A novel attack method, named GPUBreach, has been demonstrated by researchers, showcasing the ability to induce Rowhammer bit-flips on modern GPU memory. This technique can escalate privileges from an unprivileged compute kernel to achieve arbitrary memory access, ultimately leading to a complete system takeover. The attack specifically targets the GDDR6 memory commonly used in contemporary graphics processing units (GPUs), exploiting the well-documented Rowhammer hardware vulnerability in a new, critical context. Developed by a team from the University of Toronto, the full technical details of GPUBreach are scheduled for presentation at the prestigious IEEE Symposium on Security & Privacy in Oakland on April 13.
The core of the GPUBreach attack lies in its ability to corrupt GPU page table entries (PTEs) through Rowhammer-induced bit flips in GDDR6 memory. In a demonstration, researchers showed that an attacker with access to an unprivileged CUDA kernel—a common scenario in shared computing environments like cloud services—could use this corruption to gain arbitrary read and write access to the GPU's memory.

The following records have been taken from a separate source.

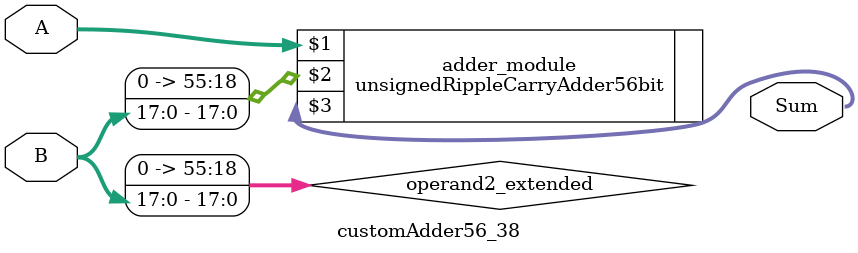
<source format=v>
module customAdder56_38(
                        input [55 : 0] A,
                        input [17 : 0] B,
                        
                        output [56 : 0] Sum
                );

        wire [55 : 0] operand2_extended;
        
        assign operand2_extended =  {38'b0, B};
        
        unsignedRippleCarryAdder56bit adder_module(
            A,
            operand2_extended,
            Sum
        );
        
        endmodule
        
</source>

This initial breach on the GPU side is then chained into a CPU-side privilege escalation by exploiting memory-safety vulnerabilities within the NVIDIA graphics driver. Critically, this full-system compromise can be achieved without needing to disable the system's Input-Output Memory Management Unit (IOMMU), a hardware security feature designed to prevent direct memory access (DMA) attacks by peripherals.
The IOMMU acts as a critical gatekeeper, controlling and restricting how devices like GPUs access the system's main memory. While it is an effective defense against traditional DMA-based attacks, GPUBreveals a significant architectural weakness: the IOMMU does not protect against attacks that originate from *within* the GPU's own memory subsystem. "GPUBreach shows that GPU Rowhammer attacks can move beyond data corruption to real privilege escalation," the researchers stated. By corrupting the GPU's internal page tables, the attack bypasses the IOMMU's protections, as the malicious memory accesses appear to be legitimate GPU operations from the system's perspective.
The implications of GPUBreach are severe for any environment where GPU resources are shared between untrusted users, such as public cloud computing platforms, research clusters, or virtualized workstations. It represents a paradigm shift in hardware-based threats, moving Rowhammer from a CPU-centric concern to a potent vector against accelerators. This discovery underscores the persistent challenge of securing hardware against side-channel and fault-injection attacks, even as software defenses improve. Mitigation will likely require a combination of firmware updates from GPU vendors, driver patches, and potentially new hardware designs in future memory generations to fundamentally address the Rowhammer vulnerability at its root.